• EXERCISE PROMPT: Copy out all the data, word for word.

--- start of STORED RECORDS ---

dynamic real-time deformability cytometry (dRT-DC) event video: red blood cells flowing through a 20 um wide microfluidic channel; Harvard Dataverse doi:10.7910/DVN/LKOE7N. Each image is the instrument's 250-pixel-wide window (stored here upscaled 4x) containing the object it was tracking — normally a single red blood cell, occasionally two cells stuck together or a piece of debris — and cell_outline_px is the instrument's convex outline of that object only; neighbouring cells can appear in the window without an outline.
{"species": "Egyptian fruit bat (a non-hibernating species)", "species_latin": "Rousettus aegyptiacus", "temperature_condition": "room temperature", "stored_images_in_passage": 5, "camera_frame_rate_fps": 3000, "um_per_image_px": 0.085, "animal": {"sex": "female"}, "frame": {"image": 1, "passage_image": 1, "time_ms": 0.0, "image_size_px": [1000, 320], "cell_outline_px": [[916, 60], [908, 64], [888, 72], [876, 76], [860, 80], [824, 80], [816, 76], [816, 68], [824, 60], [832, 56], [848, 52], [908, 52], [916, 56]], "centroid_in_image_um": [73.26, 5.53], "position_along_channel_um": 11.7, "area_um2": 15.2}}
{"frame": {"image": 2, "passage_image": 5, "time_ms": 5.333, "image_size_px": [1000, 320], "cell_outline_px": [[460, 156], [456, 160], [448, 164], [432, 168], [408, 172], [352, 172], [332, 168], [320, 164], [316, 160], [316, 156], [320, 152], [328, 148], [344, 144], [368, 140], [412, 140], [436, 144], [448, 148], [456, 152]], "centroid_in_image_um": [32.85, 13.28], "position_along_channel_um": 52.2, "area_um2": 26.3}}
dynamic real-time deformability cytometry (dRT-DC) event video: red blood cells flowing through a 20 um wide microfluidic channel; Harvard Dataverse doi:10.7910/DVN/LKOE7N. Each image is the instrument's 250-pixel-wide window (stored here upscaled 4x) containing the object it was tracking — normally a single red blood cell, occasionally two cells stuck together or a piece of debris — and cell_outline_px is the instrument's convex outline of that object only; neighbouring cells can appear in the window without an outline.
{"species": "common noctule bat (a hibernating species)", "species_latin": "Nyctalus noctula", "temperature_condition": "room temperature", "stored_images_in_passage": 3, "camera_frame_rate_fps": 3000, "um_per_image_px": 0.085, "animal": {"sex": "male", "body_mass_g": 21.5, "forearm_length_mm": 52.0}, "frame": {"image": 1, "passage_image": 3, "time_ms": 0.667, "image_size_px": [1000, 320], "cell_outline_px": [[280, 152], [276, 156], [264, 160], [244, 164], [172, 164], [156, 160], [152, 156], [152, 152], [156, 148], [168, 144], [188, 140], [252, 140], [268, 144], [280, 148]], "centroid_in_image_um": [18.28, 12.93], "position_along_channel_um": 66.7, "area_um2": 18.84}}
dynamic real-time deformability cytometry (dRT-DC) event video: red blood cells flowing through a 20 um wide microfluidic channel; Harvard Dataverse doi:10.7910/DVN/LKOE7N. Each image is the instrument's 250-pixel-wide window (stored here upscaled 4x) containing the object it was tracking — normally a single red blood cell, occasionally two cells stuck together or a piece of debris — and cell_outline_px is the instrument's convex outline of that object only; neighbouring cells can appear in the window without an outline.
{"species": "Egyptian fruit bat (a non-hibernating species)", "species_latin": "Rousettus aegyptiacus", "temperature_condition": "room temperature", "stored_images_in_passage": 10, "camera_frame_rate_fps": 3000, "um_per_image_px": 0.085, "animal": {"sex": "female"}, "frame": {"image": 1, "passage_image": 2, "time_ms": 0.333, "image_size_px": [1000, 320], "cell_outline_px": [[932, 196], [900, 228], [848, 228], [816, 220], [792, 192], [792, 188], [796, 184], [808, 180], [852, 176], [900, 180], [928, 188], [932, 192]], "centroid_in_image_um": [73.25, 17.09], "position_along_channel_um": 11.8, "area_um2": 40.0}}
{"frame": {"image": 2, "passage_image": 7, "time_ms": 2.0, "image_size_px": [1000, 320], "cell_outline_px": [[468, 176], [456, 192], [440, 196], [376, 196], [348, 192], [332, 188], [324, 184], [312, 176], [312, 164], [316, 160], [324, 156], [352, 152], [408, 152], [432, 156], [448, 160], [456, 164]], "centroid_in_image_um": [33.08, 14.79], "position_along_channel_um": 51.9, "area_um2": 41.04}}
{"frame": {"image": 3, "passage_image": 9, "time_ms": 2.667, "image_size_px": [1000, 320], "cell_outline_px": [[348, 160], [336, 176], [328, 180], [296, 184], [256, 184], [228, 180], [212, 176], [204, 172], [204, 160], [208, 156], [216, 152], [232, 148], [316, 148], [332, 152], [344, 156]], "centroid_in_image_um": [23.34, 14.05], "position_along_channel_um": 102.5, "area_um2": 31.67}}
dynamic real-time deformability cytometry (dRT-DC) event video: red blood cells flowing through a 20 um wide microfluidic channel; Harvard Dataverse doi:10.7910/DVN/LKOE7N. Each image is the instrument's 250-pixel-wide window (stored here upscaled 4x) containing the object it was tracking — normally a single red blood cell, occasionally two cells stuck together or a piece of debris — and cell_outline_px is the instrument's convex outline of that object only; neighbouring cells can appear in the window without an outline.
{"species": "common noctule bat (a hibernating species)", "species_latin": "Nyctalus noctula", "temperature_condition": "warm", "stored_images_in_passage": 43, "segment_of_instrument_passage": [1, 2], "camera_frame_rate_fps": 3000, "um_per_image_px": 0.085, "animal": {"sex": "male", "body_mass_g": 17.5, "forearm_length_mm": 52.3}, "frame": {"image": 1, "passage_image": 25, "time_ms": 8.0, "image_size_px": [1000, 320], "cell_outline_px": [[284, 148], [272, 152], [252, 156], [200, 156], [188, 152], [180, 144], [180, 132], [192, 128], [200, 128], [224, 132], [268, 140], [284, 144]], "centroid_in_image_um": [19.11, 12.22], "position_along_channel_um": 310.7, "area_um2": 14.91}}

--- end of STORED RECORDS ---

• RESPONSE FOR THIS EXERCISE:
dynamic real-time deformability cytometry (dRT-DC) event video: red blood cells flowing through a 20 um wide microfluidic channel; Harvard Dataverse doi:10.7910/DVN/LKOE7N. Each image is the instrument's 250-pixel-wide window (stored here upscaled 4x) containing the object it was tracking — normally a single red blood cell, occasionally two cells stuck together or a piece of debris — and cell_outline_px is the instrument's convex outline of that object only; neighbouring cells can appear in the window without an outline.
{"species": "Egyptian fruit bat (a non-hibernating species)", "species_latin": "Rousettus aegyptiacus", "temperature_condition": "room temperature", "stored_images_in_passage": 5, "camera_frame_rate_fps": 3000, "um_per_image_px": 0.085, "animal": {"sex": "female"}, "frame": {"image": 1, "passage_image": 1, "time_ms": 0.0, "image_size_px": [1000, 320], "cell_outline_px": [[916, 60], [908, 64], [888, 72], [876, 76], [860, 80], [824, 80], [816, 76], [816, 68], [824, 60], [832, 56], [848, 52], [908, 52], [916, 56]], "centroid_in_image_um": [73.26, 5.53], "position_along_channel_um": 11.7, "area_um2": 15.2}}
{"frame": {"image": 2, "passage_image": 5, "time_ms": 5.333, "image_size_px": [1000, 320], "cell_outline_px": [[460, 156], [456, 160], [448, 164], [432, 168], [408, 172], [352, 172], [332, 168], [320, 164], [316, 160], [316, 156], [320, 152], [328, 148], [344, 144], [368, 140], [412, 140], [436, 144], [448, 148], [456, 152]], "centroid_in_image_um": [32.85, 13.28], "position_along_channel_um": 52.2, "area_um2": 26.3}}
dynamic real-time deformability cytometry (dRT-DC) event video: red blood cells flowing through a 20 um wide microfluidic channel; Harvard Dataverse doi:10.7910/DVN/LKOE7N. Each image is the instrument's 250-pixel-wide window (stored here upscaled 4x) containing the object it was tracking — normally a single red blood cell, occasionally two cells stuck together or a piece of debris — and cell_outline_px is the instrument's convex outline of that object only; neighbouring cells can appear in the window without an outline.
{"species": "common noctule bat (a hibernating species)", "species_latin": "Nyctalus noctula", "temperature_condition": "room temperature", "stored_images_in_passage": 3, "camera_frame_rate_fps": 3000, "um_per_image_px": 0.085, "animal": {"sex": "male", "body_mass_g": 21.5, "forearm_length_mm": 52.0}, "frame": {"image": 1, "passage_image": 3, "time_ms": 0.667, "image_size_px": [1000, 320], "cell_outline_px": [[280, 152], [276, 156], [264, 160], [244, 164], [172, 164], [156, 160], [152, 156], [152, 152], [156, 148], [168, 144], [188, 140], [252, 140], [268, 144], [280, 148]], "centroid_in_image_um": [18.28, 12.93], "position_along_channel_um": 66.7, "area_um2": 18.84}}
dynamic real-time deformability cytometry (dRT-DC) event video: red blood cells flowing through a 20 um wide microfluidic channel; Harvard Dataverse doi:10.7910/DVN/LKOE7N. Each image is the instrument's 250-pixel-wide window (stored here upscaled 4x) containing the object it was tracking — normally a single red blood cell, occasionally two cells stuck together or a piece of debris — and cell_outline_px is the instrument's convex outline of that object only; neighbouring cells can appear in the window without an outline.
{"species": "Egyptian fruit bat (a non-hibernating species)", "species_latin": "Rousettus aegyptiacus", "temperature_condition": "room temperature", "stored_images_in_passage": 10, "camera_frame_rate_fps": 3000, "um_per_image_px": 0.085, "animal": {"sex": "female"}, "frame": {"image": 1, "passage_image": 2, "time_ms": 0.333, "image_size_px": [1000, 320], "cell_outline_px": [[932, 196], [900, 228], [848, 228], [816, 220], [792, 192], [792, 188], [796, 184], [808, 180], [852, 176], [900, 180], [928, 188], [932, 192]], "centroid_in_image_um": [73.25, 17.09], "position_along_channel_um": 11.8, "area_um2": 40.0}}
{"frame": {"image": 2, "passage_image": 7, "time_ms": 2.0, "image_size_px": [1000, 320], "cell_outline_px": [[468, 176], [456, 192], [440, 196], [376, 196], [348, 192], [332, 188], [324, 184], [312, 176], [312, 164], [316, 160], [324, 156], [352, 152], [408, 152], [432, 156], [448, 160], [456, 164]], "centroid_in_image_um": [33.08, 14.79], "position_along_channel_um": 51.9, "area_um2": 41.04}}
{"frame": {"image": 3, "passage_image": 9, "time_ms": 2.667, "image_size_px": [1000, 320], "cell_outline_px": [[348, 160], [336, 176], [328, 180], [296, 184], [256, 184], [228, 180], [212, 176], [204, 172], [204, 160], [208, 156], [216, 152], [232, 148], [316, 148], [332, 152], [344, 156]], "centroid_in_image_um": [23.34, 14.05], "position_along_channel_um": 102.5, "area_um2": 31.67}}
dynamic real-time deformability cytometry (dRT-DC) event video: red blood cells flowing through a 20 um wide microfluidic channel; Harvard Dataverse doi:10.7910/DVN/LKOE7N. Each image is the instrument's 250-pixel-wide window (stored here upscaled 4x) containing the object it was tracking — normally a single red blood cell, occasionally two cells stuck together or a piece of debris — and cell_outline_px is the instrument's convex outline of that object only; neighbouring cells can appear in the window without an outline.
{"species": "common noctule bat (a hibernating species)", "species_latin": "Nyctalus noctula", "temperature_condition": "warm", "stored_images_in_passage": 43, "segment_of_instrument_passage": [1, 2], "camera_frame_rate_fps": 3000, "um_per_image_px": 0.085, "animal": {"sex": "male", "body_mass_g": 17.5, "forearm_length_mm": 52.3}, "frame": {"image": 1, "passage_image": 25, "time_ms": 8.0, "image_size_px": [1000, 320], "cell_outline_px": [[284, 148], [272, 152], [252, 156], [200, 156], [188, 152], [180, 144], [180, 132], [192, 128], [200, 128], [224, 132], [268, 140], [284, 144]], "centroid_in_image_um": [19.11, 12.22], "position_along_channel_um": 310.7, "area_um2": 14.91}}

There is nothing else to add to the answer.